In pictures: Italy in coronavirus lockdown
10 March 2020, 11:01 | Updated: 10 March 2020, 11:13
Italy has put its entire population of 60 million people under severe restrictions due to coronavirus.
People have been told to keep their distance from others, food is being rationed, bars and restaurants are closing early, and the country’s famous tourist sites stand empty.
Some 9,172 people have been infected with Covid-19 in Italy, and 463 people have died.
There are growing fears that the numbers will only worsen as Brits desperately tried to make their way home out of the quarantine.
Milan's shopping galleries, Rome's Spanish Steps and St Peter's Square in the Vatican were all practically deserted today.
Huge queues formed at supermarkets as people raced to stock up as the country entered lockdown.
Italian premier Giuseppe Conte announced a government decree that required all people in Italy to demonstrate a need to work, health conditions or other limited reasons to travel outside the areas where they live.
"There won't be just a red zone," he told reporters, referring to a lockdown of areas in northern Italy instituted over the weekend.

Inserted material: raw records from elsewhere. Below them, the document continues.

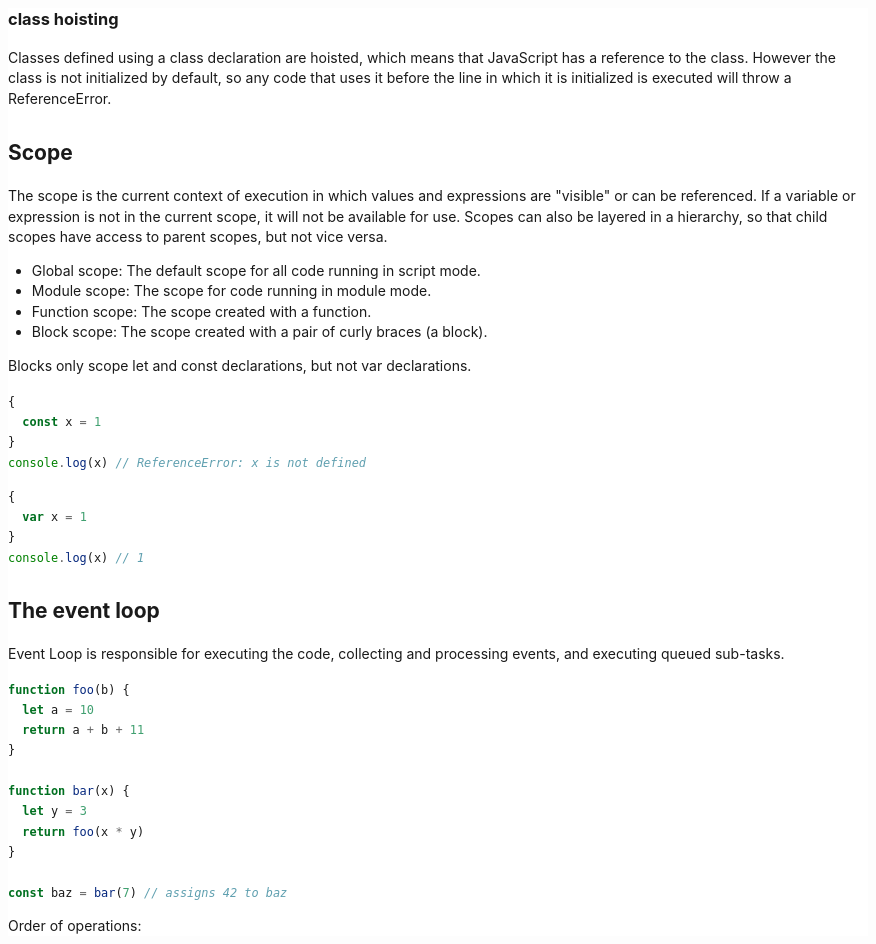 ### class hoisting

Classes defined using a class declaration are hoisted, which means that JavaScript has a reference to the class. However the class is not initialized by default, so any code that uses it before the line in which it is initialized is executed will throw a ReferenceError.

## Scope

The scope is the current context of execution in which values and expressions are "visible" or can be referenced. If a variable or expression is not in the current scope, it will not be available for use. Scopes can also be layered in a hierarchy, so that child scopes have access to parent scopes, but not vice versa.

- Global scope: The default scope for all code running in script mode.
- Module scope: The scope for code running in module mode.
- Function scope: The scope created with a function.
- Block scope: The scope created with a pair of curly braces (a block).

Blocks only scope let and const declarations, but not var declarations.

```js
{
  const x = 1
}
console.log(x) // ReferenceError: x is not defined
```

```js
{
  var x = 1
}
console.log(x) // 1
```

## The event loop

Event Loop is responsible for executing the code, collecting and processing events, and executing queued sub-tasks.

```js
function foo(b) {
  let a = 10
  return a + b + 11
}

function bar(x) {
  let y = 3
  return foo(x * y)
}

const baz = bar(7) // assigns 42 to baz
```

Order of operations:
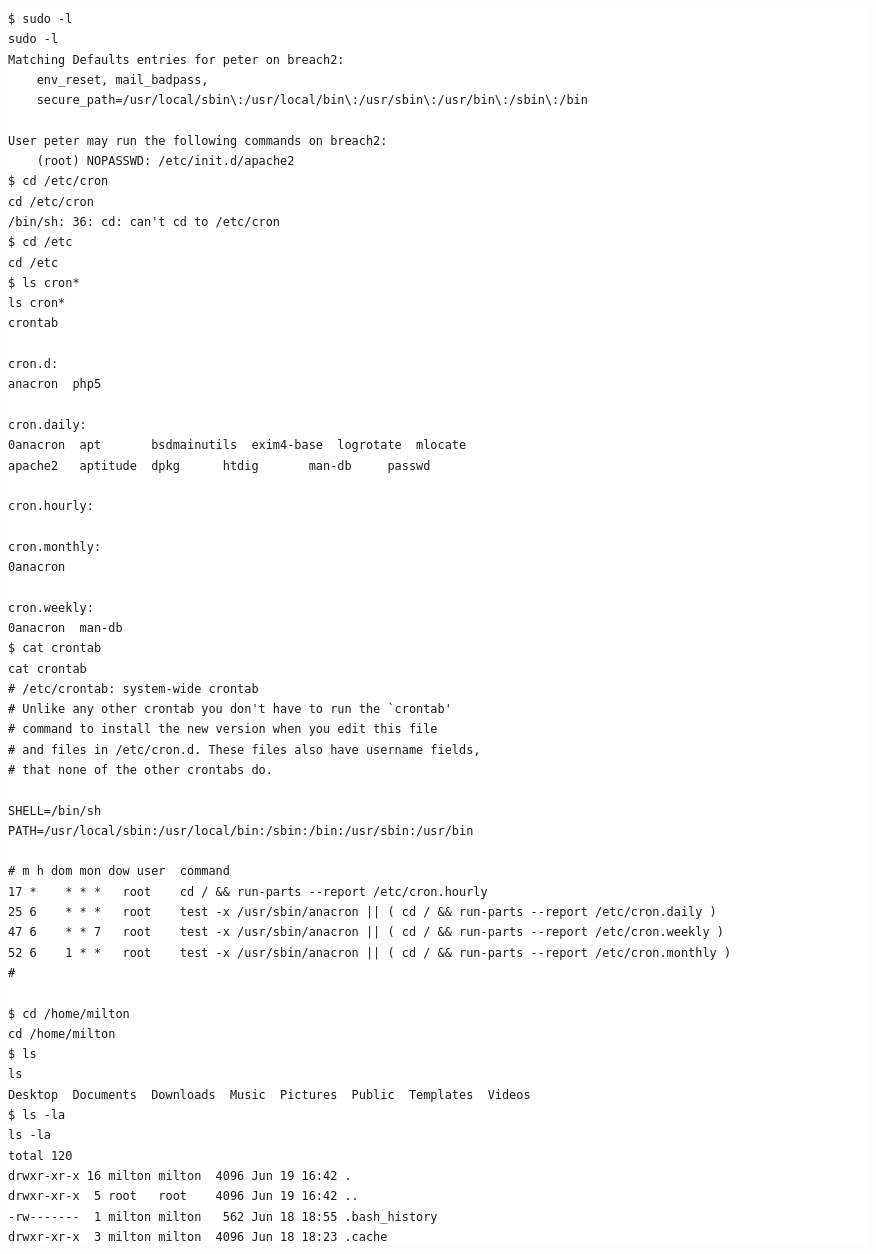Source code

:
 ```
$ sudo -l
sudo -l
Matching Defaults entries for peter on breach2:
    env_reset, mail_badpass,
    secure_path=/usr/local/sbin\:/usr/local/bin\:/usr/sbin\:/usr/bin\:/sbin\:/bin

User peter may run the following commands on breach2:
    (root) NOPASSWD: /etc/init.d/apache2
$ cd /etc/cron
cd /etc/cron
/bin/sh: 36: cd: can't cd to /etc/cron
$ cd /etc
cd /etc
$ ls cron*
ls cron*
crontab

cron.d:
anacron  php5

cron.daily:
0anacron  apt	    bsdmainutils  exim4-base  logrotate  mlocate
apache2   aptitude  dpkg	  htdig       man-db	 passwd

cron.hourly:

cron.monthly:
0anacron

cron.weekly:
0anacron  man-db
$ cat crontab
cat crontab
# /etc/crontab: system-wide crontab
# Unlike any other crontab you don't have to run the `crontab'
# command to install the new version when you edit this file
# and files in /etc/cron.d. These files also have username fields,
# that none of the other crontabs do.

SHELL=/bin/sh
PATH=/usr/local/sbin:/usr/local/bin:/sbin:/bin:/usr/sbin:/usr/bin

# m h dom mon dow user	command
17 *	* * *	root    cd / && run-parts --report /etc/cron.hourly
25 6	* * *	root	test -x /usr/sbin/anacron || ( cd / && run-parts --report /etc/cron.daily )
47 6	* * 7	root	test -x /usr/sbin/anacron || ( cd / && run-parts --report /etc/cron.weekly )
52 6	1 * *	root	test -x /usr/sbin/anacron || ( cd / && run-parts --report /etc/cron.monthly )
#

$ cd /home/milton
cd /home/milton
$ ls
ls
Desktop  Documents  Downloads  Music  Pictures	Public	Templates  Videos
$ ls -la
ls -la
total 120
drwxr-xr-x 16 milton milton  4096 Jun 19 16:42 .
drwxr-xr-x  5 root   root    4096 Jun 19 16:42 ..
-rw-------  1 milton milton   562 Jun 18 18:55 .bash_history
drwxr-xr-x  3 milton milton  4096 Jun 18 18:23 .cache
```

"There will be Italy" as a protected area, he said.
Streets in Milan were devoid of the normal hustle and bustle today. Checkpoints have been set up at the city's main train station to screen travellers.
People at Milan Central Station were required to sign a police form, self-certifying they were travelling for "proven work needs", situations of necessity, health reasons or to return to their homes.
"Until a few days ago, the thinking was the alarm would pass in some weeks, we just need to follow the rules. Now we need to explain to citizens that the situation is very, very serious, our hospitals are at the point of collapse," said the mayor of the city of Bergamo, Giorgio Gori.
People circulating inside the city and also in the provinces were subjected to spot checks to ensure they had valid reasons for being out. Violators risked up to three months jail or fines.
The message from authorities was an increasingly blunt "Stay at home".
Italy has overtaken South Korea as the country with the most cases outside China.
The extraordinary measures, which also apply to the city of Venice, will be in place until April 3.
Dr Massimo Galli, head of infectious disease at Sacco Hospital in Milan, said: “We're only at the beginning,"
The Italian government has reassured citizens that supermarkets will remain open and stocked after panic buying erupted after the broadened anti-virus measures were announced nationwide, sparking overnight runs on 24-hour markets.
Prime Minister Giuseppe Conte's office issued a clarifying statement after he signed the new decree late on Monday, stressing that movement outside homes for "normal necessities" such as grocery shopping will be allowed, as well as for work or health reasons.
The statement said rushing to supermarkets was not necessary and the measures were only announced to stop large public gatherings where the disease may spread.